Your goal:
Please restate every entry exactly. Leave out the pictures.

Source records section start

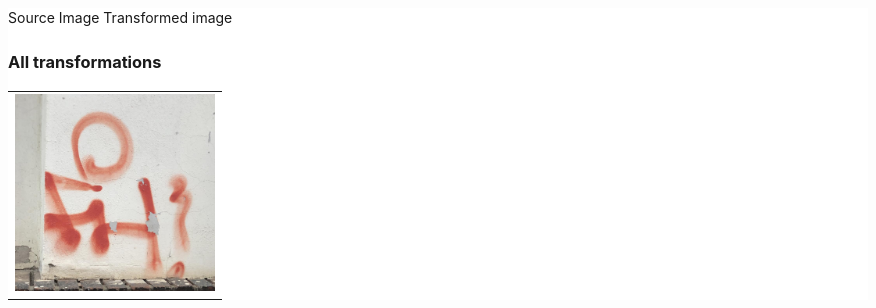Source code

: <tr>
<td>
Source Image
</td>
<td>
Transformed image
</td>
</tr>
	
</table>

### All transformations

<table>
<tr>
<td>
<img src="./readme_images/7f7fff8f89837f00_image.png" width="200">
</td>

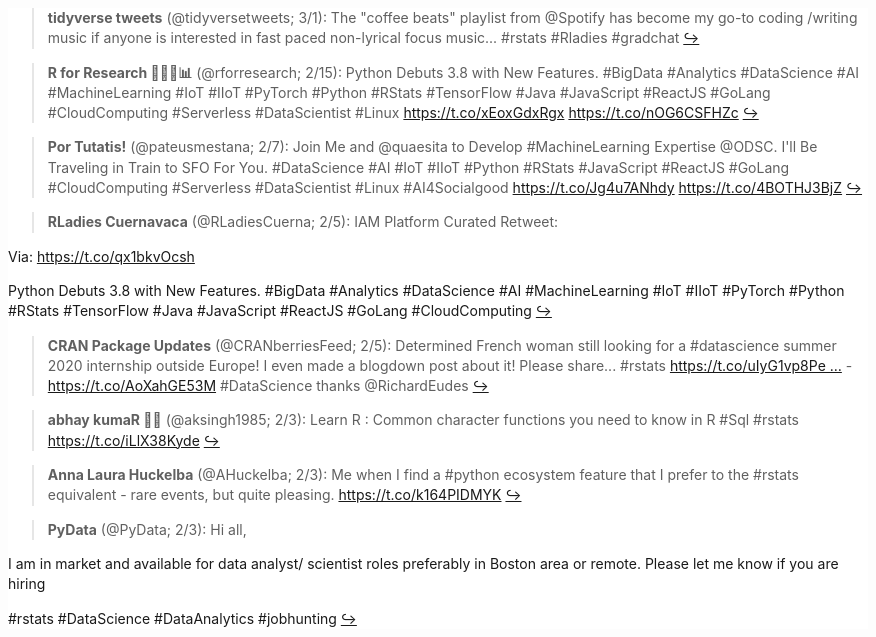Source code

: 
> **tidyverse tweets** (@tidyversetweets; 3/1): The "coffee beats" playlist from @Spotify has become my go-to coding /writing music if anyone is interested in fast paced non-lyrical focus music...  #rstats #Rladies #gradchat  [&#8618;](https://twitter.com/dataandme/status/1186372695803551746)




> **R for Research 👨🏾‍💻📊** (@rforresearch; 2/15): Python Debuts 3.8 with New Features. #BigData #Analytics #DataScience #AI #MachineLearning #IoT #IIoT #PyTorch #Python #RStats #TensorFlow #Java #JavaScript #ReactJS #GoLang #CloudComputing #Serverless #DataScientist #Linux 
https://t.co/xEoxGdxRgx https://t.co/nOG6CSFHZc  [&#8618;](https://twitter.com/dataandme/status/1186451054587723776)




> **Por Tutatis!** (@pateusmestana; 2/7): Join Me and @quaesita to Develop #MachineLearning Expertise @ODSC. I'll Be Traveling in Train to SFO For You. #DataScience #AI #IoT #IIoT #Python #RStats #JavaScript #ReactJS #GoLang #CloudComputing #Serverless #DataScientist #Linux #AI4Socialgood 
https://t.co/Jg4u7ANhdy https://t.co/4BOTHJ3BjZ  [&#8618;](https://twitter.com/dataandme/status/1186410807925579776)




> **RLadies Cuernavaca** (@RLadiesCuerna; 2/5): IAM Platform Curated Retweet:
>
Via: https://t.co/qx1bkvOcsh
>
Python Debuts 3.8 with New Features. #BigData #Analytics #DataScience #AI #MachineLearning #IoT #IIoT #PyTorch #Python #RStats #TensorFlow #Java #JavaScript #ReactJS #GoLang #CloudComputing  [&#8618;](https://twitter.com/dataandme/status/1186451170904170496)




> **CRAN Package Updates** (@CRANberriesFeed; 2/5): Determined French woman  still looking for a  #datascience summer 2020 internship outside Europe! I even made a blogdown post about it! Please share... #rstats https://t.co/uIyG1vp8Pe … - https://t.co/AoXahGE53M #DataScience thanks @RichardEudes  [&#8618;](https://twitter.com/dataandme/status/1186384827072892929)




> **abhay kumaR 👨‍💻** (@aksingh1985; 2/3): Learn R : Common character functions you need to know in R #Sql  #rstats https://t.co/iLlX38Kyde  [&#8618;](https://twitter.com/dataandme/status/1186447341710168064)




> **Anna Laura Huckelba** (@AHuckelba; 2/3): Me when I find a #python ecosystem feature that I prefer to the #rstats equivalent - rare events, but quite pleasing. https://t.co/k164PIDMYK  [&#8618;](https://twitter.com/dataandme/status/1186420377372614656)




> **PyData** (@PyData; 2/3): Hi all,
>
I am in market and available for data analyst/ scientist roles preferably in Boston area or remote. Please let me know if you are hiring 
>
#rstats #DataScience #DataAnalytics #jobhunting  [&#8618;](https://twitter.com/dataandme/status/1186411081595572225)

Source records section end

Answer to the problem:
Source code

: <tr>
<td>
Source Image
</td>
<td>
Transformed image
</td>
</tr>
	
</table>

### All transformations

<table>
<tr>
<td>
<img src="./readme_images/7f7fff8f89837f00_image.png" width="200">
</td>

Source code

: 
> **tidyverse tweets** (@tidyversetweets; 3/1): The "coffee beats" playlist from @Spotify has become my go-to coding /writing music if anyone is interested in fast paced non-lyrical focus music...  #rstats #Rladies #gradchat  [&#8618;](https://twitter.com/dataandme/status/1186372695803551746)




> **R for Research 👨🏾‍💻📊** (@rforresearch; 2/15): Python Debuts 3.8 with New Features. #BigData #Analytics #DataScience #AI #MachineLearning #IoT #IIoT #PyTorch #Python #RStats #TensorFlow #Java #JavaScript #ReactJS #GoLang #CloudComputing #Serverless #DataScientist #Linux 
https://t.co/xEoxGdxRgx https://t.co/nOG6CSFHZc  [&#8618;](https://twitter.com/dataandme/status/1186451054587723776)




> **Por Tutatis!** (@pateusmestana; 2/7): Join Me and @quaesita to Develop #MachineLearning Expertise @ODSC. I'll Be Traveling in Train to SFO For You. #DataScience #AI #IoT #IIoT #Python #RStats #JavaScript #ReactJS #GoLang #CloudComputing #Serverless #DataScientist #Linux #AI4Socialgood 
https://t.co/Jg4u7ANhdy https://t.co/4BOTHJ3BjZ  [&#8618;](https://twitter.com/dataandme/status/1186410807925579776)




> **RLadies Cuernavaca** (@RLadiesCuerna; 2/5): IAM Platform Curated Retweet:
>
Via: https://t.co/qx1bkvOcsh
>
Python Debuts 3.8 with New Features. #BigData #Analytics #DataScience #AI #MachineLearning #IoT #IIoT #PyTorch #Python #RStats #TensorFlow #Java #JavaScript #ReactJS #GoLang #CloudComputing  [&#8618;](https://twitter.com/dataandme/status/1186451170904170496)




> **CRAN Package Updates** (@CRANberriesFeed; 2/5): Determined French woman  still looking for a  #datascience summer 2020 internship outside Europe! I even made a blogdown post about it! Please share... #rstats https://t.co/uIyG1vp8Pe … - https://t.co/AoXahGE53M #DataScience thanks @RichardEudes  [&#8618;](https://twitter.com/dataandme/status/1186384827072892929)




> **abhay kumaR 👨‍💻** (@aksingh1985; 2/3): Learn R : Common character functions you need to know in R #Sql  #rstats https://t.co/iLlX38Kyde  [&#8618;](https://twitter.com/dataandme/status/1186447341710168064)




> **Anna Laura Huckelba** (@AHuckelba; 2/3): Me when I find a #python ecosystem feature that I prefer to the #rstats equivalent - rare events, but quite pleasing. https://t.co/k164PIDMYK  [&#8618;](https://twitter.com/dataandme/status/1186420377372614656)




> **PyData** (@PyData; 2/3): Hi all,
>
I am in market and available for data analyst/ scientist roles preferably in Boston area or remote. Please let me know if you are hiring 
>
#rstats #DataScience #DataAnalytics #jobhunting  [&#8618;](https://twitter.com/dataandme/status/1186411081595572225)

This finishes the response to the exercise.